Robert D. Blackwill

Robert D. Blackwill

Aspen Strategy Group Member, Henry A. Kissinger Senior Fellow for U.S. Foreign Policy, Council on Foreign Relations

Robert D. Blackwill is the Henry A. Kissinger Senior Fellow for U.S. Foreign Policy at the Council on Foreign Relations. Mr. Blackwill served as deputy assistant to the president and deputy national security advisor for strategic planning under President George W. Bush, presidential envoy to Iraq, and U.S. ambassador to India from 2001 to 2003. Before reentering government in 2001, Mr. Blackwill was the Belfer lecturer in international security and associate dean at Harvard’s Kennedy School. From 1989 to 1990, he was special assistant to President George H.W. Bush for European and Soviet affairs. Earlier in his career, Mr. Blackwill was the U.S. ambassador to conventional arms negotiations with the Warsaw Pact, NSC director for European affairs, principal deputy assistant secretary of state for political-military affairs, and principal deputy assistant secretary of state for European affairs. He is the recipient of the German government’s Commander’s Cross of the Order of Merit for his work in the White House on German unification, and of the Padma Bhushan Award from the government of India for the transformation of the U.S.-India relationship.
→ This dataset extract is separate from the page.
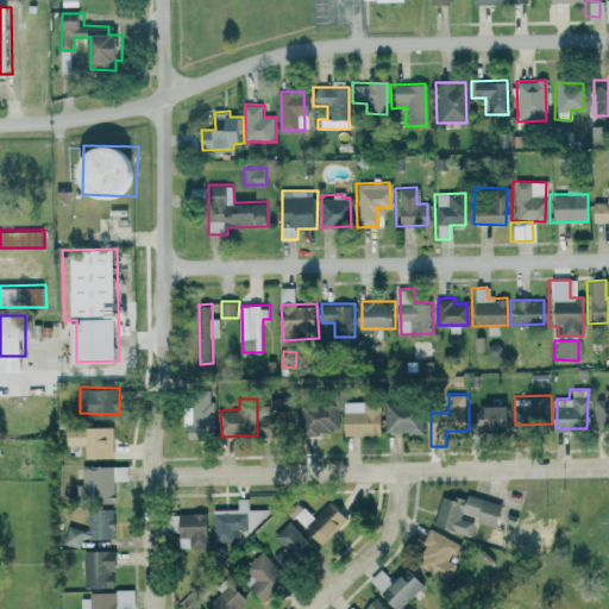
[(347,434),(384,433),(384,399),(365,400),(365,409),(347,409),(347,434)]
His books include Lost Decade: The US Pivot to Asia and the Rise of Chinese Power (2024), War by Other Means: Geoeconomics and Statecraft (2016), and Lee Kuan Yew: The Grand Master’s Insights on China, the United States, and the World (2013). His CFR Special Reports include “The End of World Order and American Foreign Policy” (2020); “Implementing Grand Strategy Toward China: Twenty-Two U.S. Policy Prescriptions” (2020); and “Repairing the U.S.-Israel Relationship” (2016).